→ **TASK TO COMPLETE**
Search for the word "input" in the entries. Each line that holds it should be copied.

Hardware project source files
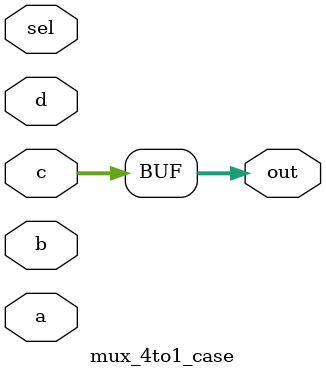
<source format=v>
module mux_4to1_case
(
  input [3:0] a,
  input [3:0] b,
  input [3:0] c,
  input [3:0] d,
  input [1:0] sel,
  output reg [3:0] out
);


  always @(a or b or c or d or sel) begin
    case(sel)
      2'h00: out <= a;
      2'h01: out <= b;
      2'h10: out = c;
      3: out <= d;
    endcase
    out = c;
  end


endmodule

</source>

* * *

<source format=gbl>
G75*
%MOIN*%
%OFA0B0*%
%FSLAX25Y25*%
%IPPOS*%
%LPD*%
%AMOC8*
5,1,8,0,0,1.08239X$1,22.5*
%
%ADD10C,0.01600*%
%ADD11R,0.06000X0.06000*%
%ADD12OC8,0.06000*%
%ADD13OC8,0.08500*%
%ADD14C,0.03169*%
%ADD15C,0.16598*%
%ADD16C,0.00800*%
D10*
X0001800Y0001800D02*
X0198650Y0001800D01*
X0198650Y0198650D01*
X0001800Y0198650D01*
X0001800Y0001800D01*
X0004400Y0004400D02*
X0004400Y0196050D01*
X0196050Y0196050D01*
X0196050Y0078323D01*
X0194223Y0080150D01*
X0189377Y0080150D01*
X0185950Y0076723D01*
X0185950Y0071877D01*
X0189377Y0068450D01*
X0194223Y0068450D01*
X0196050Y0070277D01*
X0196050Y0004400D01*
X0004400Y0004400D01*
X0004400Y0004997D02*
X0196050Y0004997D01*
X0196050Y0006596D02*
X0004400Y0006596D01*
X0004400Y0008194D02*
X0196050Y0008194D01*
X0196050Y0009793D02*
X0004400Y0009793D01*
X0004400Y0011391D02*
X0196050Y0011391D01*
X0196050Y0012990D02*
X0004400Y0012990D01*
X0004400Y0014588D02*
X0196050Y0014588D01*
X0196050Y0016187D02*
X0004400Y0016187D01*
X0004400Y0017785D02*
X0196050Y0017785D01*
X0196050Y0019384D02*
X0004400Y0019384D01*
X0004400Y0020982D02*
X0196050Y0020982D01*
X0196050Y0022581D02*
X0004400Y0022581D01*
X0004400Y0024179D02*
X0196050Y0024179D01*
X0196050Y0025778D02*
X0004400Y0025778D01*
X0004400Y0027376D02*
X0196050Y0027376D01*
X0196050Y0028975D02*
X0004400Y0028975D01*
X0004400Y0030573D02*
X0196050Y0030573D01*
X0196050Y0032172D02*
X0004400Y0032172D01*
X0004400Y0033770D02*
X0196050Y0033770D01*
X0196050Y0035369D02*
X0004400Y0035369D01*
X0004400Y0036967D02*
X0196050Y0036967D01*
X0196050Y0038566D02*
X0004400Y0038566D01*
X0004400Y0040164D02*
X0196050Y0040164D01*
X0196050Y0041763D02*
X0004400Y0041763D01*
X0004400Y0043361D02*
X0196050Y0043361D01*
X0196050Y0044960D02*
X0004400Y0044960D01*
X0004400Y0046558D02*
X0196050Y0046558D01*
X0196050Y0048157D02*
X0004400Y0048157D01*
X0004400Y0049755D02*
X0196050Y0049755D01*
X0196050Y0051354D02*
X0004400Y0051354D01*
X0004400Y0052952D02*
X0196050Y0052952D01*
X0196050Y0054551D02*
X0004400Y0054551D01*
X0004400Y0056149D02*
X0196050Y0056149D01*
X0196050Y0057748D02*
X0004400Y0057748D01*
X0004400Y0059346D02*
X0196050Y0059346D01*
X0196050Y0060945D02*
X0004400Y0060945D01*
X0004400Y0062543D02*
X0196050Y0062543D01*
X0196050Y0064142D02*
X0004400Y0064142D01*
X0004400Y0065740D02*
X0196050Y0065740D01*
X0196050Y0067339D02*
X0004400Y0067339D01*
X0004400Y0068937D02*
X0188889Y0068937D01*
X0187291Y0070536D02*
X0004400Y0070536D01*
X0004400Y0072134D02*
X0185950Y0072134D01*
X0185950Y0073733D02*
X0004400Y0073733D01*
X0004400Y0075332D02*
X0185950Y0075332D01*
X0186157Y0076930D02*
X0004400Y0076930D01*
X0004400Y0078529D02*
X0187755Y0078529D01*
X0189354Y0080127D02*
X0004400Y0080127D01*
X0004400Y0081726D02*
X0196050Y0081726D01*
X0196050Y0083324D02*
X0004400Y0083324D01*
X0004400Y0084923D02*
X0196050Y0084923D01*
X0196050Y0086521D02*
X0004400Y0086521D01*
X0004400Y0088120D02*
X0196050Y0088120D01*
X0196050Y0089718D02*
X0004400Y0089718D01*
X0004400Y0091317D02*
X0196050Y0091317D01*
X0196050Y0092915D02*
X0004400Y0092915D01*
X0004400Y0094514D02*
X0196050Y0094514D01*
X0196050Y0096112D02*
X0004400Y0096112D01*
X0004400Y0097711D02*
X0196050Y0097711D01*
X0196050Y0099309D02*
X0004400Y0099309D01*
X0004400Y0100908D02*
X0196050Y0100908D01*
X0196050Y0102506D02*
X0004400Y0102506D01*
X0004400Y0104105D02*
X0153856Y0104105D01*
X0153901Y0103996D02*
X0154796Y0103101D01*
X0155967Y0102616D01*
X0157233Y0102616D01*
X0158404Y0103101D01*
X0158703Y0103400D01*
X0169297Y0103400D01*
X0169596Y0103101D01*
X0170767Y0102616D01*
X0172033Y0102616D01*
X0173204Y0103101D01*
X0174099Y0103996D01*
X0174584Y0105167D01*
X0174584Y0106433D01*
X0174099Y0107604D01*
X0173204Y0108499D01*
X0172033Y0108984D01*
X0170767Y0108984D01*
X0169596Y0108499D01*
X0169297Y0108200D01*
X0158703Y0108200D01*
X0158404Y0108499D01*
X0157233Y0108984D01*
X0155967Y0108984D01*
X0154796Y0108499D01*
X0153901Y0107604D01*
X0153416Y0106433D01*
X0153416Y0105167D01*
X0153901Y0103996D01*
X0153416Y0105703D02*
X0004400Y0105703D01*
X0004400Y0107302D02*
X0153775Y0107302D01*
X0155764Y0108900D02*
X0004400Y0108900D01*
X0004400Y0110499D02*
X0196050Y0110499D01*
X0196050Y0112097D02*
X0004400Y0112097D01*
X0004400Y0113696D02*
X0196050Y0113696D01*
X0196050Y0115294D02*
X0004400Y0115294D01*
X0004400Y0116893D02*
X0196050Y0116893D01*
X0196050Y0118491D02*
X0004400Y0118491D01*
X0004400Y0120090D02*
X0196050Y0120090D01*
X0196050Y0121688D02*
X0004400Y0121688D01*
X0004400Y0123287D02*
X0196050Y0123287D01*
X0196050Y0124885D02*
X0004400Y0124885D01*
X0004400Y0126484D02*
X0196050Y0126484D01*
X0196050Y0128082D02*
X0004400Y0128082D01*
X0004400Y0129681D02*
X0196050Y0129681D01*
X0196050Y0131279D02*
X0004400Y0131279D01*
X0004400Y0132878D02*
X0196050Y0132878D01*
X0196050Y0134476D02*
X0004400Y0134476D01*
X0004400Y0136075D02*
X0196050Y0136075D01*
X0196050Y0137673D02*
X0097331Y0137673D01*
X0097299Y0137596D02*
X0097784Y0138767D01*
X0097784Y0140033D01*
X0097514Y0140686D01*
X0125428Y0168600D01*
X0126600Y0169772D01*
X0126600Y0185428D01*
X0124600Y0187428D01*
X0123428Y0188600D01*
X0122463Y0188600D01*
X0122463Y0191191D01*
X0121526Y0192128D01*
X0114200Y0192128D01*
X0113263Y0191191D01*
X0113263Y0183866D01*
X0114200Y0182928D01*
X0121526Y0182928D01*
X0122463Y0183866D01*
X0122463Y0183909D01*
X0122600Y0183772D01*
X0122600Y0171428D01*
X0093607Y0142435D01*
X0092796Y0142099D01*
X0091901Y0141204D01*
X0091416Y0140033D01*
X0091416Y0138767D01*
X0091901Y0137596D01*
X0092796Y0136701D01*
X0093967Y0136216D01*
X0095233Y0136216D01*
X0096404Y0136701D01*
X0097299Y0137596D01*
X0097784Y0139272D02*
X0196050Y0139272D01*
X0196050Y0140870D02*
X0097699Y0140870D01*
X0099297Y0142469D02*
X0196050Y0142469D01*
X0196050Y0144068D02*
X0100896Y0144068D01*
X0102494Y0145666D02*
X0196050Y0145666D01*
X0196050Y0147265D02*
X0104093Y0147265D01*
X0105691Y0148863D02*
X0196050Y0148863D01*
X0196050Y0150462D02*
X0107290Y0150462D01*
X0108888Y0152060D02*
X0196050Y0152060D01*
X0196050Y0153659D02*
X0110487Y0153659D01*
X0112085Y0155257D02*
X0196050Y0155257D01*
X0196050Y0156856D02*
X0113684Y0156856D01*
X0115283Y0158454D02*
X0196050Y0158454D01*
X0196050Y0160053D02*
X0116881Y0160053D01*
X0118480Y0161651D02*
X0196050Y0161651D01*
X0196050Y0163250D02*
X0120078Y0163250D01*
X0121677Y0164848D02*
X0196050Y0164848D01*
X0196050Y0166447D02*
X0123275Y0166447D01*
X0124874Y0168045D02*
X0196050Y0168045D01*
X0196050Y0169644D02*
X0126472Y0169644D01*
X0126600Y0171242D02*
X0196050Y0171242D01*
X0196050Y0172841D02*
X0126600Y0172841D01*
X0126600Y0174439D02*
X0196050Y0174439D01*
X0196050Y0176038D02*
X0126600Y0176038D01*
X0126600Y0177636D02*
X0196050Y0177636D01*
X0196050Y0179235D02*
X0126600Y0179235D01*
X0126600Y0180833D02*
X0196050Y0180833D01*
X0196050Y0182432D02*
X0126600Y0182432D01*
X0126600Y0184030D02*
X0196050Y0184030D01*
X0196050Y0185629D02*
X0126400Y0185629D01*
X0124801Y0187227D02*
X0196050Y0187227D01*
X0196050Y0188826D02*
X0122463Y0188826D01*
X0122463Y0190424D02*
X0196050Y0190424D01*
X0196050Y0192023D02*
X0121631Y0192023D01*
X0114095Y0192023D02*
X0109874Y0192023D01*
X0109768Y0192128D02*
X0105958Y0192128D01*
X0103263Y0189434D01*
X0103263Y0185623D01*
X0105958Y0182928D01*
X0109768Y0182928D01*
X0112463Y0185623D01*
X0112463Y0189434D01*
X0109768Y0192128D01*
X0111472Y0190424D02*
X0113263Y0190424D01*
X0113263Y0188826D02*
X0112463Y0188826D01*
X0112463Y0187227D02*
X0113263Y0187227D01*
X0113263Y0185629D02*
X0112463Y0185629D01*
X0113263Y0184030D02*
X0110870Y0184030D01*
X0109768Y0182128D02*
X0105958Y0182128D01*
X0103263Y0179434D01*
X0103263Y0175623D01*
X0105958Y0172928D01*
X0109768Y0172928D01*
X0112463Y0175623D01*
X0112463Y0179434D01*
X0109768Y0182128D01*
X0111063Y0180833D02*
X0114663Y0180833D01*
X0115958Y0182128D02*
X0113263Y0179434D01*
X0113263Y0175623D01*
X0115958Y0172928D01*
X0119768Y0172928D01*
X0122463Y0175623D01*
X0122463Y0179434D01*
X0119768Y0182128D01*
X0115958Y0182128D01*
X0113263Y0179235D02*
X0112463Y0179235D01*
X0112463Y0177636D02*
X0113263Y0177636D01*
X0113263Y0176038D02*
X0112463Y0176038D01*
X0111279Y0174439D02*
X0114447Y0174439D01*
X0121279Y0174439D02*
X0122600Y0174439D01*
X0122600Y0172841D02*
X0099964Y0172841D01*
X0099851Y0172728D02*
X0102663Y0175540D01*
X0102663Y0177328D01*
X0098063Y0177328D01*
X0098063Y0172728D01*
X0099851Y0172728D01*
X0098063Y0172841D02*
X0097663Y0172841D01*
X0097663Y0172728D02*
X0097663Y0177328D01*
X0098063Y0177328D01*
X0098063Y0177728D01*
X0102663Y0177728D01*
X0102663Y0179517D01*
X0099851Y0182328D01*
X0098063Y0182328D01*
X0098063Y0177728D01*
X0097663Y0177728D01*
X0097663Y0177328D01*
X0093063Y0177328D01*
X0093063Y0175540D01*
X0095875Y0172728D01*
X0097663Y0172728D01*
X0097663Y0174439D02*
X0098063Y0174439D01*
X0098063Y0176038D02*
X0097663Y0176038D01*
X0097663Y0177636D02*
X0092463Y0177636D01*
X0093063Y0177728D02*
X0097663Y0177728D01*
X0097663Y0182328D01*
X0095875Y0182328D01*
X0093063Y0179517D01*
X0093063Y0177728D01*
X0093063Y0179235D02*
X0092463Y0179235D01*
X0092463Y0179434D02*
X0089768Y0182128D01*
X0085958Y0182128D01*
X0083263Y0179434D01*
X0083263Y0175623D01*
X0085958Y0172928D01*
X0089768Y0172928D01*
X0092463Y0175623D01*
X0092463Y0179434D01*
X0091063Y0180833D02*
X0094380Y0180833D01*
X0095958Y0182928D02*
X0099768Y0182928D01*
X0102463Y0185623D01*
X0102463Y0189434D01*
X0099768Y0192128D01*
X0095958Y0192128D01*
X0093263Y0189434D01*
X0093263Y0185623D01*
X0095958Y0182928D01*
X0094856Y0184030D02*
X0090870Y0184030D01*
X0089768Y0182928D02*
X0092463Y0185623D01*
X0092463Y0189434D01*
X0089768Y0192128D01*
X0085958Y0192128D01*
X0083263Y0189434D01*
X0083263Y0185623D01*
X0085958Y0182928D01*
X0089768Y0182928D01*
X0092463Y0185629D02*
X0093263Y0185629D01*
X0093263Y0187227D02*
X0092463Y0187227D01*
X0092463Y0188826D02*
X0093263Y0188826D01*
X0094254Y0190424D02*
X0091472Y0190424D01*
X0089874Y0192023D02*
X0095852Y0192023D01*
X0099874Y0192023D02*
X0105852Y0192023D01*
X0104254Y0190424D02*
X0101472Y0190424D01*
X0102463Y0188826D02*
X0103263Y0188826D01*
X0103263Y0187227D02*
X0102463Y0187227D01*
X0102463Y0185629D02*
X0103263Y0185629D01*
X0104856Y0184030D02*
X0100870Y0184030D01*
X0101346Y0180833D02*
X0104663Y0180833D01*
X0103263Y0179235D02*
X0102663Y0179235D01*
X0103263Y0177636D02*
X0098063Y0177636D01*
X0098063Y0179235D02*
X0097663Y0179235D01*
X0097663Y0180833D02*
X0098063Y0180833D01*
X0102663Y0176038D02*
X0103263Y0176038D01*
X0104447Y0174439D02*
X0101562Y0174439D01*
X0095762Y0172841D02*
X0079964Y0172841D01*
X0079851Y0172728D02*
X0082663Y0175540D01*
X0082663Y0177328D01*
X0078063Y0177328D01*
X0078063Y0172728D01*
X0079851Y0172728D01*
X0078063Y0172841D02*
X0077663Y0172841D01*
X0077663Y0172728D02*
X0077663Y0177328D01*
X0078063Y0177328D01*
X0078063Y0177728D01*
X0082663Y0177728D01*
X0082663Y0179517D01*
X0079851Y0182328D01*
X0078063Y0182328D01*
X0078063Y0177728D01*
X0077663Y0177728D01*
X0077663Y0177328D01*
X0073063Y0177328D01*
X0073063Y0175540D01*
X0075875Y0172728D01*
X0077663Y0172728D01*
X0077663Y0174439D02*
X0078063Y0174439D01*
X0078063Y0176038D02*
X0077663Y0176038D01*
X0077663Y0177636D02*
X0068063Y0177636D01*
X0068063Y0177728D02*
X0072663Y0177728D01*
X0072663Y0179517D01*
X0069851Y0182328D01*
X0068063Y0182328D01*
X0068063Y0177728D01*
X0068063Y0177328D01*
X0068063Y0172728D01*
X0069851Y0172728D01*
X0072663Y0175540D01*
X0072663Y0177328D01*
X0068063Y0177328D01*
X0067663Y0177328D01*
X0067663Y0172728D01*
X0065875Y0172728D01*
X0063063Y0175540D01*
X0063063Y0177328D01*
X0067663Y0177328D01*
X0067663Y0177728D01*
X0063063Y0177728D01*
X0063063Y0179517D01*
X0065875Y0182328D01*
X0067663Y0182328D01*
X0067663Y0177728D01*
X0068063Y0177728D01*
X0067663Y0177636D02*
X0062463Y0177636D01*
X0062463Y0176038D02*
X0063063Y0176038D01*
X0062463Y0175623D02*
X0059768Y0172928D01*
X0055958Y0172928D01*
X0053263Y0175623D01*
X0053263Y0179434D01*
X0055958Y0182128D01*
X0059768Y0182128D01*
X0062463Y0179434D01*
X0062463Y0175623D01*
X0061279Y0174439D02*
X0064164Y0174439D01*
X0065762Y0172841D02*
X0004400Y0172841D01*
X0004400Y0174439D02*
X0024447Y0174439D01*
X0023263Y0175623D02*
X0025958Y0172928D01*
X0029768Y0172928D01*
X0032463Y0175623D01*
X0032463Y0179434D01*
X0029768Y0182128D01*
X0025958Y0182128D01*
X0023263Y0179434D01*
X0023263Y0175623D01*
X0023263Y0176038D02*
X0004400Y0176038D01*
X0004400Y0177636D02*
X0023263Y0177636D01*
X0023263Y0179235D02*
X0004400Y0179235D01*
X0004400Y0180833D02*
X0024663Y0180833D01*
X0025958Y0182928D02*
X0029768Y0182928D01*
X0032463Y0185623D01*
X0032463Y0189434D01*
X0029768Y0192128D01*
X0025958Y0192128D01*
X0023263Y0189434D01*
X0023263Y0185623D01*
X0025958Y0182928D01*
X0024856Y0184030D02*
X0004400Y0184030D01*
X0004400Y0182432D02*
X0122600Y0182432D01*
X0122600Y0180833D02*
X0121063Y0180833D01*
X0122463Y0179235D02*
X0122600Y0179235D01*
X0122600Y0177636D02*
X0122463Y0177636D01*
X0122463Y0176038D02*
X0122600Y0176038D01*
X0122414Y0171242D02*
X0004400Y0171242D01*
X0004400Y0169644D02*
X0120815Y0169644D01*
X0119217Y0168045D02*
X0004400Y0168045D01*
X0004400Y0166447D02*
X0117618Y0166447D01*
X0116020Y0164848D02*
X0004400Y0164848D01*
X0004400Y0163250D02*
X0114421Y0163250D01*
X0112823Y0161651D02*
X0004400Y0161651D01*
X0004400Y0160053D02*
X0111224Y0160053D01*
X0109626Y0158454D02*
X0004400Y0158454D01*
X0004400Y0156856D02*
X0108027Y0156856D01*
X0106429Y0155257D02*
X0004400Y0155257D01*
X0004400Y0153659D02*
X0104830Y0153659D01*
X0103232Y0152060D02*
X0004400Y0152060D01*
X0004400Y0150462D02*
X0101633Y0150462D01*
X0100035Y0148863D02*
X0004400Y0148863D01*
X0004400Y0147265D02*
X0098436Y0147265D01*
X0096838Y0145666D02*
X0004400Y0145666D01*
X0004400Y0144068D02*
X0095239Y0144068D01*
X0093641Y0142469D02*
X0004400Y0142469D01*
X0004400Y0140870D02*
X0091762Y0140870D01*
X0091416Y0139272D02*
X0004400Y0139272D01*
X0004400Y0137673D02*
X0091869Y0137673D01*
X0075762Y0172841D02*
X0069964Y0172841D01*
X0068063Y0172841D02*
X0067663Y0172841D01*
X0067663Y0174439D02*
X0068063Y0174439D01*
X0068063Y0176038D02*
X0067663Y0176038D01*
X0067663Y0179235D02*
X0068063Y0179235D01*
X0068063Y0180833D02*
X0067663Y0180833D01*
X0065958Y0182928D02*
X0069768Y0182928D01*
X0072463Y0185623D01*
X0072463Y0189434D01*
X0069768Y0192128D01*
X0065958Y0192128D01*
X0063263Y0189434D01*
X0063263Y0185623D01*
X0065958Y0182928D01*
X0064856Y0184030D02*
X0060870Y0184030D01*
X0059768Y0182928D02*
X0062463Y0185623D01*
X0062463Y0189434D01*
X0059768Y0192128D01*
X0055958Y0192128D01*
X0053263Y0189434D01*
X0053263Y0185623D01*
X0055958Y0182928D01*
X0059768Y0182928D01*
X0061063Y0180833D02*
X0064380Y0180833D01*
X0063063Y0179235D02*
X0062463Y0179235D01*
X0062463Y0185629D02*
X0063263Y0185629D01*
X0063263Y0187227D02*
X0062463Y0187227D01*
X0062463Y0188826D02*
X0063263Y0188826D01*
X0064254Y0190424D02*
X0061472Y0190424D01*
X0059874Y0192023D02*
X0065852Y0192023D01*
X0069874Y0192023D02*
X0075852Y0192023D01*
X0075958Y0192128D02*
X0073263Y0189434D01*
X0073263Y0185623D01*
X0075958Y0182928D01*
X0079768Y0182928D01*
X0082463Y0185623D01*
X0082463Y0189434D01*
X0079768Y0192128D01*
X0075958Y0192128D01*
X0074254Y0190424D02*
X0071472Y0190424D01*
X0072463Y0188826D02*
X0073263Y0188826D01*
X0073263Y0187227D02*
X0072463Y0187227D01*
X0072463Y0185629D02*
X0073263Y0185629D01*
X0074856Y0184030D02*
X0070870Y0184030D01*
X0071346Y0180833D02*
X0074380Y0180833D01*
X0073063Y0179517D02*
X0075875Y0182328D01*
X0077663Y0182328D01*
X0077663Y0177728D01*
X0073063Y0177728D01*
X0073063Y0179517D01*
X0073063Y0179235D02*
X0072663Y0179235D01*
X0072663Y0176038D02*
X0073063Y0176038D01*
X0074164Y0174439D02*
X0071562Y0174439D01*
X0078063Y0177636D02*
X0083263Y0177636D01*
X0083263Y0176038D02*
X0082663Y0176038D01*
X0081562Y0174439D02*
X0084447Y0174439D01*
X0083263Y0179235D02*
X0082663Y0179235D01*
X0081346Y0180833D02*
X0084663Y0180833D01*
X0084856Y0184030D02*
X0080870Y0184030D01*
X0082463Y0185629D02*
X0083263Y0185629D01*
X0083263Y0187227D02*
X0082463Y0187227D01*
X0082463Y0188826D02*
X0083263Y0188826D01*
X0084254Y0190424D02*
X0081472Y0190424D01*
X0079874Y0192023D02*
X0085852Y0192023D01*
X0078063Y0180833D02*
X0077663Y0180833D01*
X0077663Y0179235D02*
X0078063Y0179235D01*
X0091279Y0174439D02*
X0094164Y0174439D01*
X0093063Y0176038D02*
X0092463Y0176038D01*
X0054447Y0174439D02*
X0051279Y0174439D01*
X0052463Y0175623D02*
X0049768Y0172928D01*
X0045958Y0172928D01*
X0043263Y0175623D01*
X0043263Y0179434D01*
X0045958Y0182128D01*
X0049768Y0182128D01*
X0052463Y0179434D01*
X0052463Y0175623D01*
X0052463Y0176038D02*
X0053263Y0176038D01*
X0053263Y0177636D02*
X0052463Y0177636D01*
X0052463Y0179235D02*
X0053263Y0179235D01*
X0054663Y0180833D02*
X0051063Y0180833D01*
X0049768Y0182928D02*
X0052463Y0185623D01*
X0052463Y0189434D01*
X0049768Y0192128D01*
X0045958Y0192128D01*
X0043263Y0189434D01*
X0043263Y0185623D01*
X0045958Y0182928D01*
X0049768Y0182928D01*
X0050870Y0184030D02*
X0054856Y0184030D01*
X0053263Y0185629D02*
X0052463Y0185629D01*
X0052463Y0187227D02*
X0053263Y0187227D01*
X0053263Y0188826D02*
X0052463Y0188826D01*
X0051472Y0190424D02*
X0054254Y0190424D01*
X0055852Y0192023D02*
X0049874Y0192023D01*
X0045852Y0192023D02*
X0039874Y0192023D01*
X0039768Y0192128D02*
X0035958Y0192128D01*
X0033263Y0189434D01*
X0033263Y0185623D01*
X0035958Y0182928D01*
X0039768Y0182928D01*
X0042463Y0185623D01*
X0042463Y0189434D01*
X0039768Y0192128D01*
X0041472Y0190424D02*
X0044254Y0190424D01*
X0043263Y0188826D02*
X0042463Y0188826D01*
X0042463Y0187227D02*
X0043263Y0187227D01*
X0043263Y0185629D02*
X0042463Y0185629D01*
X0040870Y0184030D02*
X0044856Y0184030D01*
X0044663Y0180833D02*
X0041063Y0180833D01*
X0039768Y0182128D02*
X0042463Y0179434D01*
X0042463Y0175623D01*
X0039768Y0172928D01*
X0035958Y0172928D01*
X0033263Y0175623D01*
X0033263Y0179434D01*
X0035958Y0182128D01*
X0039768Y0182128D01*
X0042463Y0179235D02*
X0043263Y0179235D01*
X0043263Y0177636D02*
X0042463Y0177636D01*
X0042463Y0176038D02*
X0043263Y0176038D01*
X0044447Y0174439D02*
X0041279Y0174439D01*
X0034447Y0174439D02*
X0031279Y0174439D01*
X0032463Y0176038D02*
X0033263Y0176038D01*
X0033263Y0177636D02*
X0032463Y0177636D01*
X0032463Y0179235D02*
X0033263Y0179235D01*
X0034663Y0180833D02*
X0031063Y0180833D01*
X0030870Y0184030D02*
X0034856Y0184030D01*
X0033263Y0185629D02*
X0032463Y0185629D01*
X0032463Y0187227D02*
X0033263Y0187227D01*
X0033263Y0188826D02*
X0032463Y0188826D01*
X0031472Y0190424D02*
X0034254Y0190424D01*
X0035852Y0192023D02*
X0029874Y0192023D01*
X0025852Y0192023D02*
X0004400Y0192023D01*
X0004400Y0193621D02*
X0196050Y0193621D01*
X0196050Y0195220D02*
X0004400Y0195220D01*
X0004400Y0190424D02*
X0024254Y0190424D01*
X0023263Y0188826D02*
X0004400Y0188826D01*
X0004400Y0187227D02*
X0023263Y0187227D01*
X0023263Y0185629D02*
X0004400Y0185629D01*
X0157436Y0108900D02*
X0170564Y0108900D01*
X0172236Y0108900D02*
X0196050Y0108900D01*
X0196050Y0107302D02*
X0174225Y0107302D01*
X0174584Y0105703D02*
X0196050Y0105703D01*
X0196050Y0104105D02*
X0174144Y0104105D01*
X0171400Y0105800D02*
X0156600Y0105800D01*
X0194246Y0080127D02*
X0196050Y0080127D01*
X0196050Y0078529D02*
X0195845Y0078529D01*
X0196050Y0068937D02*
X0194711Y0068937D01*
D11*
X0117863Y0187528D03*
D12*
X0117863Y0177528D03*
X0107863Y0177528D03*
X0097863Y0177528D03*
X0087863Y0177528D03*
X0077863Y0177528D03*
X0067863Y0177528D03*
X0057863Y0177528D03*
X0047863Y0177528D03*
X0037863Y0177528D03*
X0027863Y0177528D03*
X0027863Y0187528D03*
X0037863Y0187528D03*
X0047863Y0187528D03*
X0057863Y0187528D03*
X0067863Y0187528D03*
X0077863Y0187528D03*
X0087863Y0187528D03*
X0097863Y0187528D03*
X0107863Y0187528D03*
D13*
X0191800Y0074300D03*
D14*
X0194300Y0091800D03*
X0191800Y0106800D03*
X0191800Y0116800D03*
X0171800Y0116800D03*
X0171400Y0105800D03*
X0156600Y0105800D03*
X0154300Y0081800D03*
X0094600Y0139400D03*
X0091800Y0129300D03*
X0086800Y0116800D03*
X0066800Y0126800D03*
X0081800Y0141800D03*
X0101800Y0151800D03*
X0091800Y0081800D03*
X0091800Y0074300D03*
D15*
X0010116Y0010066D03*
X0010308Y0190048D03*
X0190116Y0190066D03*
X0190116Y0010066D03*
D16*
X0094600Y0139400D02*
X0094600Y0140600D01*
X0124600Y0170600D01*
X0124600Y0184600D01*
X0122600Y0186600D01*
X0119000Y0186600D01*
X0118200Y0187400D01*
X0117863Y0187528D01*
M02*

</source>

→ **RESPONSE BOX**
  input [3:0] a,
  input [3:0] b,
  input [3:0] c,
  input [3:0] d,
  input [1:0] sel,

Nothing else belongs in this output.